1 lb ground pork (Velia actually used a pork roast, but I only had ground, so this is my version)

Sat and pepper

1 bay leaf

  1. Boil the potatoes until tender, drain and mash and set aside.
  2. While they are boiling, also make the salsa – put all the ingredients in a sauce pan and boil until tender. Set aside to cool slightly while mashing the potatoes, and then blend or mash into a salsa texture. Add to the potatoes
  3. Melt the fat and add the annatto seeds. Stir-fry them until they release their orange color. Pour the melted fat into the potatoes, straining out the seeds. Add the allspice and season with salt and pepper. Mix everything up very well.
  4. Melt the lard in a frying pan and fry up the meat, seasoning it with salt and pepper and the bay leaf while cooking. Remove the bay leaf afterwards, of course.

Now to assemble:

Lay out a piece of banana leaf on a work surface (a 6×6 piece is ideal, but you can make larger or smaller pieces work. You don’t always get a perfect piece to work with), and put a generous dab of mashed potato on it with a spoon. Make a little hollow in the dab with the back of the spoon.

Add a spoonful of meat.

Fold over one side of the banana leaf. Then fold over the other side, so it’s like a tube.

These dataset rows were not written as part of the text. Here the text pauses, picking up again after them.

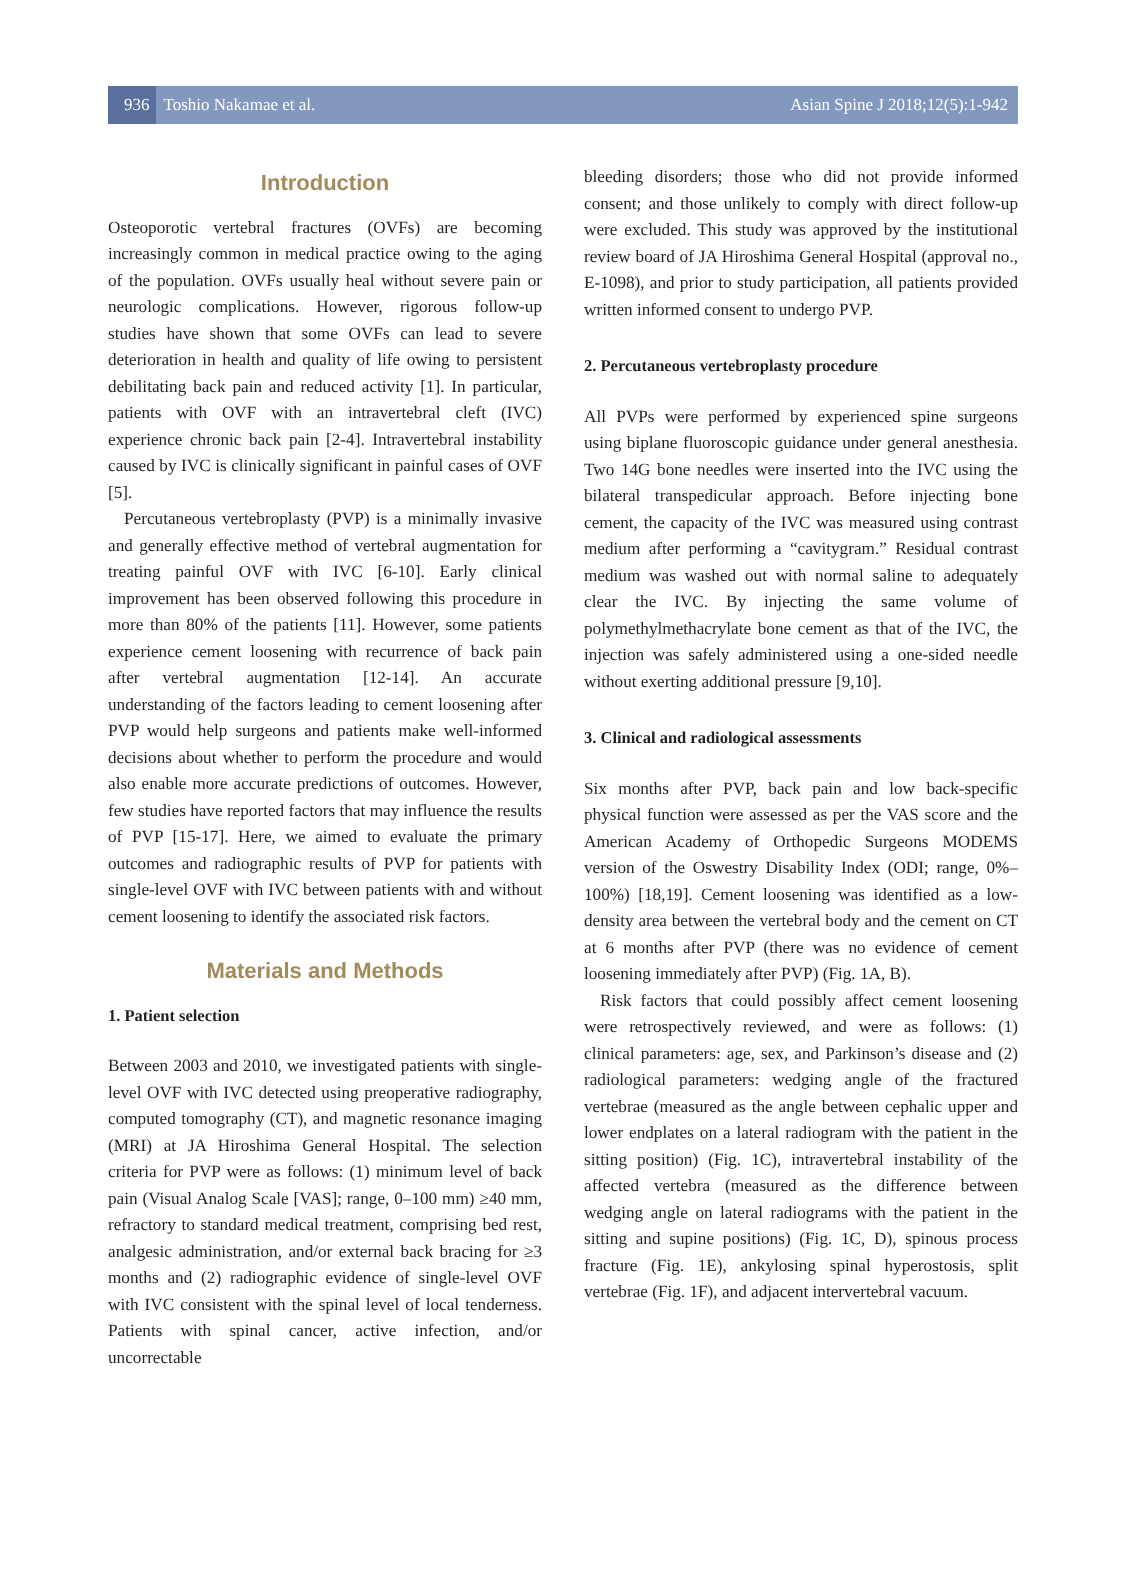936 Toshio Nakamae et al. Asian Spine J 2018;12(5):1-942
Introduction
Osteoporotic vertebral fractures (OVFs) are becoming increasingly common in medical practice owing to the aging of the population. OVFs usually heal without severe pain or neurologic complications. However, rigorous follow-up studies have shown that some OVFs can lead to severe deterioration in health and quality of life owing to persistent debilitating back pain and reduced activity [1]. In particular, patients with OVF with an intravertebral cleft (IVC) experience chronic back pain [2-4]. Intravertebral instability caused by IVC is clinically significant in painful cases of OVF [5].
Percutaneous vertebroplasty (PVP) is a minimally invasive and generally effective method of vertebral augmentation for treating painful OVF with IVC [6-10]. Early clinical improvement has been observed following this procedure in more than 80% of the patients [11]. However, some patients experience cement loosening with recurrence of back pain after vertebral augmentation [12-14]. An accurate understanding of the factors leading to cement loosening after PVP would help surgeons and patients make well-informed decisions about whether to perform the procedure and would also enable more accurate predictions of outcomes. However, few studies have reported factors that may influence the results of PVP [15-17]. Here, we aimed to evaluate the primary outcomes and radiographic results of PVP for patients with single-level OVF with IVC between patients with and without cement loosening to identify the associated risk factors.
Materials and Methods
1. Patient selection
Between 2003 and 2010, we investigated patients with single-level OVF with IVC detected using preoperative radiography, computed tomography (CT), and magnetic resonance imaging (MRI) at JA Hiroshima General Hospital. The selection criteria for PVP were as follows: (1) minimum level of back pain (Visual Analog Scale [VAS]; range, 0–100 mm) ≥40 mm, refractory to standard medical treatment, comprising bed rest, analgesic administration, and/or external back bracing for ≥3 months and (2) radiographic evidence of single-level OVF with IVC consistent with the spinal level of local tenderness. Patients with spinal cancer, active infection, and/or uncorrectable
bleeding disorders; those who did not provide informed consent; and those unlikely to comply with direct follow-up were excluded. This study was approved by the institutional review board of JA Hiroshima General Hospital (approval no., E-1098), and prior to study participation, all patients provided written informed consent to undergo PVP.
2. Percutaneous vertebroplasty procedure
All PVPs were performed by experienced spine surgeons using biplane fluoroscopic guidance under general anesthesia. Two 14G bone needles were inserted into the IVC using the bilateral transpedicular approach. Before injecting bone cement, the capacity of the IVC was measured using contrast medium after performing a “cavitygram.” Residual contrast medium was washed out with normal saline to adequately clear the IVC. By injecting the same volume of polymethylmethacrylate bone cement as that of the IVC, the injection was safely administered using a one-sided needle without exerting additional pressure [9,10].
3. Clinical and radiological assessments
Six months after PVP, back pain and low back-specific physical function were assessed as per the VAS score and the American Academy of Orthopedic Surgeons MODEMS version of the Oswestry Disability Index (ODI; range, 0%–100%) [18,19]. Cement loosening was identified as a low-density area between the vertebral body and the cement on CT at 6 months after PVP (there was no evidence of cement loosening immediately after PVP) (Fig. 1A, B).
Risk factors that could possibly affect cement loosening were retrospectively reviewed, and were as follows: (1) clinical parameters: age, sex, and Parkinson’s disease and (2) radiological parameters: wedging angle of the fractured vertebrae (measured as the angle between cephalic upper and lower endplates on a lateral radiogram with the patient in the sitting position) (Fig. 1C), intravertebral instability of the affected vertebra (measured as the difference between wedging angle on lateral radiograms with the patient in the sitting and supine positions) (Fig. 1C, D), spinous process fracture (Fig. 1E), ankylosing spinal hyperostosis, split vertebrae (Fig. 1F), and adjacent intervertebral vacuum.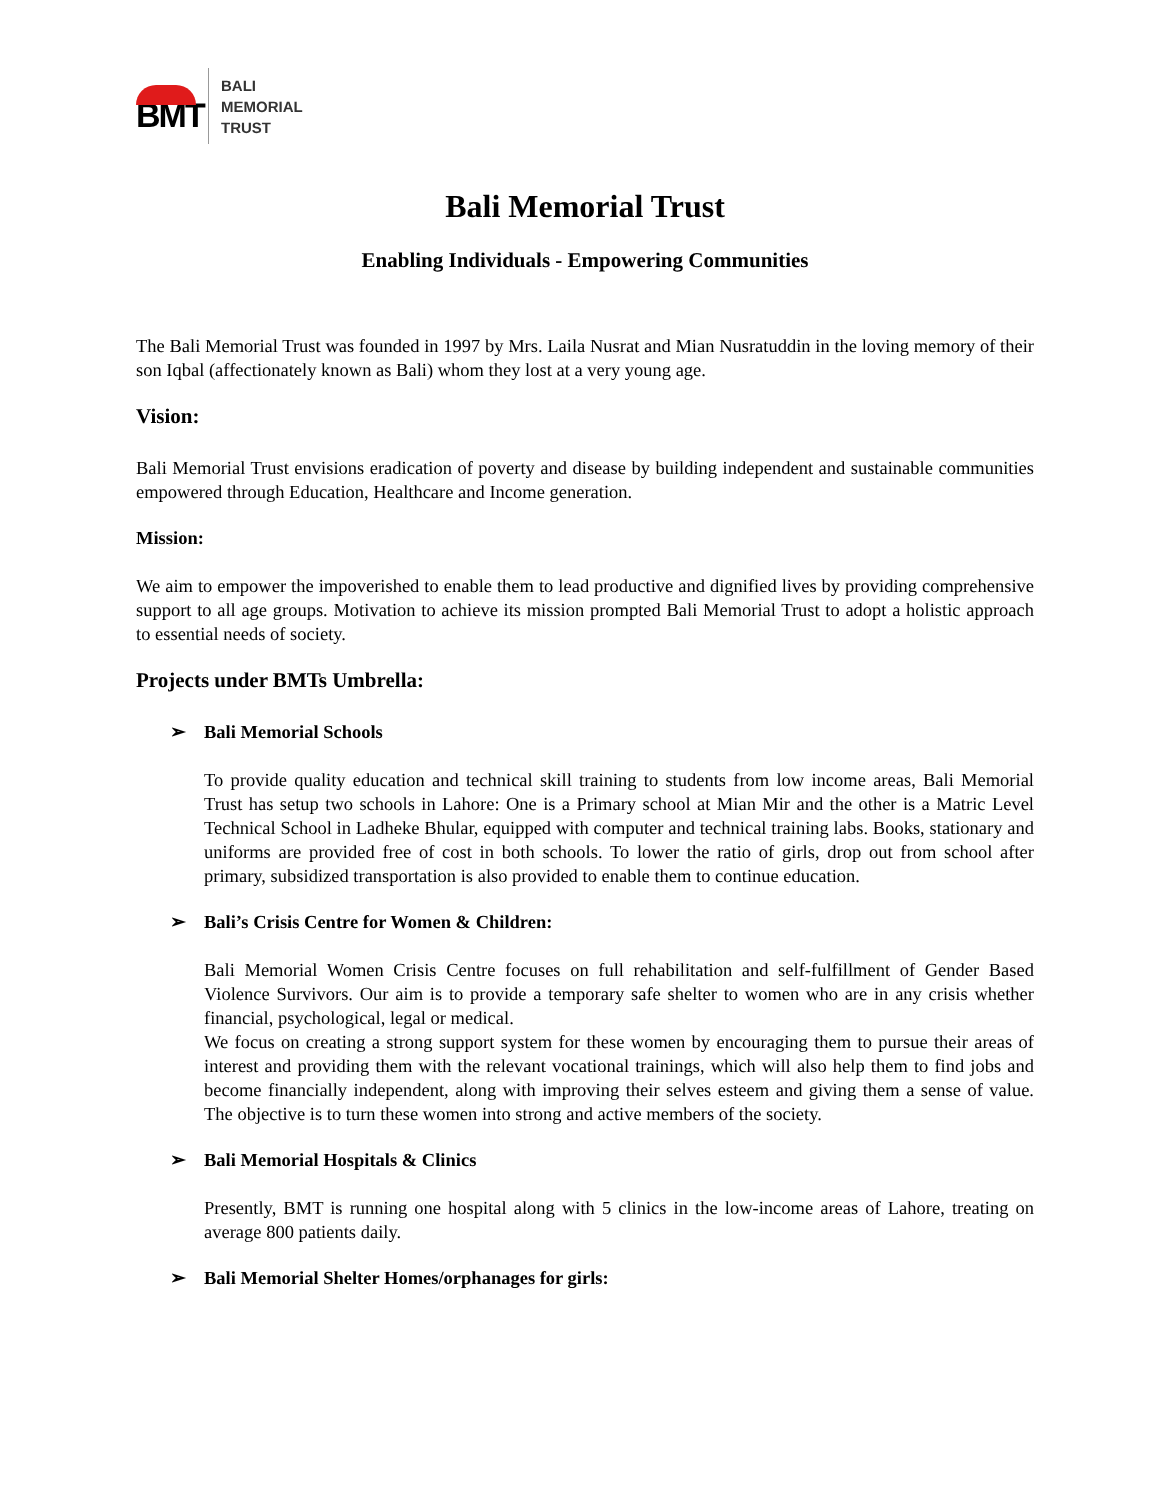BMT
BALI
MEMORIAL
TRUST
Bali Memorial Trust
Enabling Individuals - Empowering Communities
The Bali Memorial Trust was founded in 1997 by Mrs. Laila Nusrat and Mian Nusratuddin in the loving memory of their son Iqbal (affectionately known as Bali) whom they lost at a very young age.
Vision:
Bali Memorial Trust envisions eradication of poverty and disease by building independent and sustainable communities empowered through Education, Healthcare and Income generation.
Mission:
We aim to empower the impoverished to enable them to lead productive and dignified lives by providing comprehensive support to all age groups. Motivation to achieve its mission prompted Bali Memorial Trust to adopt a holistic approach to essential needs of society.
Projects under BMTs Umbrella:
➢ Bali Memorial Schools
To provide quality education and technical skill training to students from low income areas, Bali Memorial Trust has setup two schools in Lahore: One is a Primary school at Mian Mir and the other is a Matric Level Technical School in Ladheke Bhular, equipped with computer and technical training labs. Books, stationary and uniforms are provided free of cost in both schools. To lower the ratio of girls, drop out from school after primary, subsidized transportation is also provided to enable them to continue education.
➢ Bali’s Crisis Centre for Women & Children:
Bali Memorial Women Crisis Centre focuses on full rehabilitation and self-fulfillment of Gender Based Violence Survivors. Our aim is to provide a temporary safe shelter to women who are in any crisis whether financial, psychological, legal or medical.
We focus on creating a strong support system for these women by encouraging them to pursue their areas of interest and providing them with the relevant vocational trainings, which will also help them to find jobs and become financially independent, along with improving their selves esteem and giving them a sense of value. The objective is to turn these women into strong and active members of the society.
➢ Bali Memorial Hospitals & Clinics
Presently, BMT is running one hospital along with 5 clinics in the low-income areas of Lahore, treating on average 800 patients daily.
➢ Bali Memorial Shelter Homes/orphanages for girls:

Now fold over both ends, respectively, to make a little package:

Stack them up in a long baking dish like so. Velia cooked hers with aluminum foil on top, but I don’t use aluminum foil. I just set a cookie sheet on top. It keeps the steam in. Bake for 20-30 minutes in a hot oven at about 350F (Confession: I always guess at oven temperatures. The oven on my wood stove bakes completely differently. At 250F, it’s hot and ready to bake. At 350F, the oven incinerates everything, but I have cooked them as above in my old regular gas stove before though, so I know it works).

Ready to eat! They are SO good!

4 Comments Add yours

  1. Another great read. Thank you for sharing your multiple talents.

    Liked by 1 person

    1. Thanks so much for reading! Happy New Year!

      Like

  2. Always such a delight when your blogs pop up. Great read it has been a very odd time to say the least. Marvelous harvest & another fantastic recipe to try. Our ice cream Banana tree (Blue Java) is not quite big enough to steal a leaf from yet, so excited watching it grow, so will try spring roll wrappers. May the embers of hope burn brighter & brighter throughout the year till you can dance around it’s fire with much joy, hope & Love, is my prayer for you & yours.

    Liked by 1 person

    1. You say it so nicely! Thank you so much for the well wishes!